▸ WORK ORDER: From the first line to the last, set down the data exactly as given.

▸ STUDY MATERIAL:

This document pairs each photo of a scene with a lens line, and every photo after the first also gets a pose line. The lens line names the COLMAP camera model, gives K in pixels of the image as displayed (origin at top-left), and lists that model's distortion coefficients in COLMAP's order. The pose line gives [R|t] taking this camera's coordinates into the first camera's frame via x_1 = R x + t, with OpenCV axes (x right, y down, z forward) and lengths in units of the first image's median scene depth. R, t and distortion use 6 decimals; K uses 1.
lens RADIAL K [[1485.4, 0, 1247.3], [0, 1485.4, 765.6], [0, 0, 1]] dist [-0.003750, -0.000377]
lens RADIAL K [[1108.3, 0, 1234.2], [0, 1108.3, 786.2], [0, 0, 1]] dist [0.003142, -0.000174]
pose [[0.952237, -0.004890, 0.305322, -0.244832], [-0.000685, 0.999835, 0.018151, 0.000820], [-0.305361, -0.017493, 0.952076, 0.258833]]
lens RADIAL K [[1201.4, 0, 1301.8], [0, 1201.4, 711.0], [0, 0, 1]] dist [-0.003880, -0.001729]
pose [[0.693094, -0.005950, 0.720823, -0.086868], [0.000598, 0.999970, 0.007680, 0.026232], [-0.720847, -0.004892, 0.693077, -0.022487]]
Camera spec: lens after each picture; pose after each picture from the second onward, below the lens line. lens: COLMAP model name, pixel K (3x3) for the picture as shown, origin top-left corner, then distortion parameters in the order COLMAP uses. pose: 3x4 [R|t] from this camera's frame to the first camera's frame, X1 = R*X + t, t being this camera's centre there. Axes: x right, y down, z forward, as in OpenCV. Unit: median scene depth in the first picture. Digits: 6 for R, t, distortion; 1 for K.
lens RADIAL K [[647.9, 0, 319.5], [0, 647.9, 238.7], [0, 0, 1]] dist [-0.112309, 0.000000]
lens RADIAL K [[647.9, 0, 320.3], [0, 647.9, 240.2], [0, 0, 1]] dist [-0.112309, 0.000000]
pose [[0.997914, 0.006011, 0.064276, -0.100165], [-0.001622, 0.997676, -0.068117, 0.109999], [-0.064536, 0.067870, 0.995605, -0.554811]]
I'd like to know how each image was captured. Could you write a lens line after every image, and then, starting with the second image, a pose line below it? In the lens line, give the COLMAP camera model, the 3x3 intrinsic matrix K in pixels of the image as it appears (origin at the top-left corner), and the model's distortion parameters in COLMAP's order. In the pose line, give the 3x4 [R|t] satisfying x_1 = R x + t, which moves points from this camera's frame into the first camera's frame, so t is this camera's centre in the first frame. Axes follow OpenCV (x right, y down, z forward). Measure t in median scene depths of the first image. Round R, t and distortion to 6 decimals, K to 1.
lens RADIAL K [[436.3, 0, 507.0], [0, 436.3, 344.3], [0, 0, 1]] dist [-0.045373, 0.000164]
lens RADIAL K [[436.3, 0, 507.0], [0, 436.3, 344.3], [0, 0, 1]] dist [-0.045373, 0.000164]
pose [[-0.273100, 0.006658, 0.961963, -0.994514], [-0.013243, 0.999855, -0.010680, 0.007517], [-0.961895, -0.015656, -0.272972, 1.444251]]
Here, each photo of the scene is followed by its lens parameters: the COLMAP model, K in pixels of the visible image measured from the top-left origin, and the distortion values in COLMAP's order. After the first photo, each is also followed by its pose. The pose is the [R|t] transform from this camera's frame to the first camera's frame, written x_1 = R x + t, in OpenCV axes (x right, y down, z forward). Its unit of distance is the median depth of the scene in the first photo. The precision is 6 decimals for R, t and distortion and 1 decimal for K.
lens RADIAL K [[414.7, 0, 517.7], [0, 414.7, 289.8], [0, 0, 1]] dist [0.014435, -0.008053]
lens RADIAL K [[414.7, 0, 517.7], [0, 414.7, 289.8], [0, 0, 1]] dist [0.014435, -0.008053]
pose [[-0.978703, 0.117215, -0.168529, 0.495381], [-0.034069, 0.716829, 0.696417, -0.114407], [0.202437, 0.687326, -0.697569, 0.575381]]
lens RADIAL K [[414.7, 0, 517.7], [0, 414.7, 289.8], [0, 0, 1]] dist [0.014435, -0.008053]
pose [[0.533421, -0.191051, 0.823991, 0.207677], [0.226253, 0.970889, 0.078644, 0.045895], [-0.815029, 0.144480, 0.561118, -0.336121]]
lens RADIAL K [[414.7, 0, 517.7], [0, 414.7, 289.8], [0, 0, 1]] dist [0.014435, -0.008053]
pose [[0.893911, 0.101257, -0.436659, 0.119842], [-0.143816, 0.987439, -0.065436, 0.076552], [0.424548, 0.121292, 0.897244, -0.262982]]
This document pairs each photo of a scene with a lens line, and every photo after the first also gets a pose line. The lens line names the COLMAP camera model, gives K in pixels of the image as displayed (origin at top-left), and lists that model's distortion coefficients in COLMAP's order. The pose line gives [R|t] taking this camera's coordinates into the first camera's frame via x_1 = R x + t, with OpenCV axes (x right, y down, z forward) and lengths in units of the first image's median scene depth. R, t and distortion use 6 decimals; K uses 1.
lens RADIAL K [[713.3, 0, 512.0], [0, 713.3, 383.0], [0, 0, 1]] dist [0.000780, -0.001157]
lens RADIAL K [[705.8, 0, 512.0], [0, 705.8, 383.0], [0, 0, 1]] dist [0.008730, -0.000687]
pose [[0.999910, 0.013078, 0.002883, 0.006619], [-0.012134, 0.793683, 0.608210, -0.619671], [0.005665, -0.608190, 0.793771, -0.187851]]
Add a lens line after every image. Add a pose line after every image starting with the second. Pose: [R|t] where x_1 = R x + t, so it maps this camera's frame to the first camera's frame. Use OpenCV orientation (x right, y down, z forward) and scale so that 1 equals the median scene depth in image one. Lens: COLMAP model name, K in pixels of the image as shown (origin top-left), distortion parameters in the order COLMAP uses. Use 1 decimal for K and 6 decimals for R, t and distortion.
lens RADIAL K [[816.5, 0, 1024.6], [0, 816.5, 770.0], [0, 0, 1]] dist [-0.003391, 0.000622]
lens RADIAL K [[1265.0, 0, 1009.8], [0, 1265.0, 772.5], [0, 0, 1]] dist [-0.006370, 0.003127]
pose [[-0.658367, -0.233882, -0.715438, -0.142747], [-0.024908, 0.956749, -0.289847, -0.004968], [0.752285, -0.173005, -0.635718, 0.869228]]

▸ TASK OUTPUT:
This document pairs each photo of a scene with a lens line, and every photo after the first also gets a pose line. The lens line names the COLMAP camera model, gives K in pixels of the image as displayed (origin at top-left), and lists that model's distortion coefficients in COLMAP's order. The pose line gives [R|t] taking this camera's coordinates into the first camera's frame via x_1 = R x + t, with OpenCV axes (x right, y down, z forward) and lengths in units of the first image's median scene depth. R, t and distortion use 6 decimals; K uses 1.
lens RADIAL K [[1485.4, 0, 1247.3], [0, 1485.4, 765.6], [0, 0, 1]] dist [-0.003750, -0.000377]
lens RADIAL K [[1108.3, 0, 1234.2], [0, 1108.3, 786.2], [0, 0, 1]] dist [0.003142, -0.000174]
pose [[0.952237, -0.004890, 0.305322, -0.244832], [-0.000685, 0.999835, 0.018151, 0.000820], [-0.305361, -0.017493, 0.952076, 0.258833]]
lens RADIAL K [[1201.4, 0, 1301.8], [0, 1201.4, 711.0], [0, 0, 1]] dist [-0.003880, -0.001729]
pose [[0.693094, -0.005950, 0.720823, -0.086868], [0.000598, 0.999970, 0.007680, 0.026232], [-0.720847, -0.004892, 0.693077, -0.022487]]
Camera spec: lens after each picture; pose after each picture from the second onward, below the lens line. lens: COLMAP model name, pixel K (3x3) for the picture as shown, origin top-left corner, then distortion parameters in the order COLMAP uses. pose: 3x4 [R|t] from this camera's frame to the first camera's frame, X1 = R*X + t, t being this camera's centre there. Axes: x right, y down, z forward, as in OpenCV. Unit: median scene depth in the first picture. Digits: 6 for R, t, distortion; 1 for K.
lens RADIAL K [[647.9, 0, 319.5], [0, 647.9, 238.7], [0, 0, 1]] dist [-0.112309, 0.000000]
lens RADIAL K [[647.9, 0, 320.3], [0, 647.9, 240.2], [0, 0, 1]] dist [-0.112309, 0.000000]
pose [[0.997914, 0.006011, 0.064276, -0.100165], [-0.001622, 0.997676, -0.068117, 0.109999], [-0.064536, 0.067870, 0.995605, -0.554811]]
I'd like to know how each image was captured. Could you write a lens line after every image, and then, starting with the second image, a pose line below it? In the lens line, give the COLMAP camera model, the 3x3 intrinsic matrix K in pixels of the image as it appears (origin at the top-left corner), and the model's distortion parameters in COLMAP's order. In the pose line, give the 3x4 [R|t] satisfying x_1 = R x + t, which moves points from this camera's frame into the first camera's frame, so t is this camera's centre in the first frame. Axes follow OpenCV (x right, y down, z forward). Measure t in median scene depths of the first image. Round R, t and distortion to 6 decimals, K to 1.
lens RADIAL K [[436.3, 0, 507.0], [0, 436.3, 344.3], [0, 0, 1]] dist [-0.045373, 0.000164]
lens RADIAL K [[436.3, 0, 507.0], [0, 436.3, 344.3], [0, 0, 1]] dist [-0.045373, 0.000164]
pose [[-0.273100, 0.006658, 0.961963, -0.994514], [-0.013243, 0.999855, -0.010680, 0.007517], [-0.961895, -0.015656, -0.272972, 1.444251]]
Here, each photo of the scene is followed by its lens parameters: the COLMAP model, K in pixels of the visible image measured from the top-left origin, and the distortion values in COLMAP's order. After the first photo, each is also followed by its pose. The pose is the [R|t] transform from this camera's frame to the first camera's frame, written x_1 = R x + t, in OpenCV axes (x right, y down, z forward). Its unit of distance is the median depth of the scene in the first photo. The precision is 6 decimals for R, t and distortion and 1 decimal for K.
lens RADIAL K [[414.7, 0, 517.7], [0, 414.7, 289.8], [0, 0, 1]] dist [0.014435, -0.008053]
lens RADIAL K [[414.7, 0, 517.7], [0, 414.7, 289.8], [0, 0, 1]] dist [0.014435, -0.008053]
pose [[-0.978703, 0.117215, -0.168529, 0.495381], [-0.034069, 0.716829, 0.696417, -0.114407], [0.202437, 0.687326, -0.697569, 0.575381]]
lens RADIAL K [[414.7, 0, 517.7], [0, 414.7, 289.8], [0, 0, 1]] dist [0.014435, -0.008053]
pose [[0.533421, -0.191051, 0.823991, 0.207677], [0.226253, 0.970889, 0.078644, 0.045895], [-0.815029, 0.144480, 0.561118, -0.336121]]
lens RADIAL K [[414.7, 0, 517.7], [0, 414.7, 289.8], [0, 0, 1]] dist [0.014435, -0.008053]
pose [[0.893911, 0.101257, -0.436659, 0.119842], [-0.143816, 0.987439, -0.065436, 0.076552], [0.424548, 0.121292, 0.897244, -0.262982]]
This document pairs each photo of a scene with a lens line, and every photo after the first also gets a pose line. The lens line names the COLMAP camera model, gives K in pixels of the image as displayed (origin at top-left), and lists that model's distortion coefficients in COLMAP's order. The pose line gives [R|t] taking this camera's coordinates into the first camera's frame via x_1 = R x + t, with OpenCV axes (x right, y down, z forward) and lengths in units of the first image's median scene depth. R, t and distortion use 6 decimals; K uses 1.
lens RADIAL K [[713.3, 0, 512.0], [0, 713.3, 383.0], [0, 0, 1]] dist [0.000780, -0.001157]
lens RADIAL K [[705.8, 0, 512.0], [0, 705.8, 383.0], [0, 0, 1]] dist [0.008730, -0.000687]
pose [[0.999910, 0.013078, 0.002883, 0.006619], [-0.012134, 0.793683, 0.608210, -0.619671], [0.005665, -0.608190, 0.793771, -0.187851]]
Add a lens line after every image. Add a pose line after every image starting with the second. Pose: [R|t] where x_1 = R x + t, so it maps this camera's frame to the first camera's frame. Use OpenCV orientation (x right, y down, z forward) and scale so that 1 equals the median scene depth in image one. Lens: COLMAP model name, K in pixels of the image as shown (origin top-left), distortion parameters in the order COLMAP uses. Use 1 decimal for K and 6 decimals for R, t and distortion.
lens RADIAL K [[816.5, 0, 1024.6], [0, 816.5, 770.0], [0, 0, 1]] dist [-0.003391, 0.000622]
lens RADIAL K [[1265.0, 0, 1009.8], [0, 1265.0, 772.5], [0, 0, 1]] dist [-0.006370, 0.003127]
pose [[-0.658367, -0.233882, -0.715438, -0.142747], [-0.024908, 0.956749, -0.289847, -0.004968], [0.752285, -0.173005, -0.635718, 0.869228]]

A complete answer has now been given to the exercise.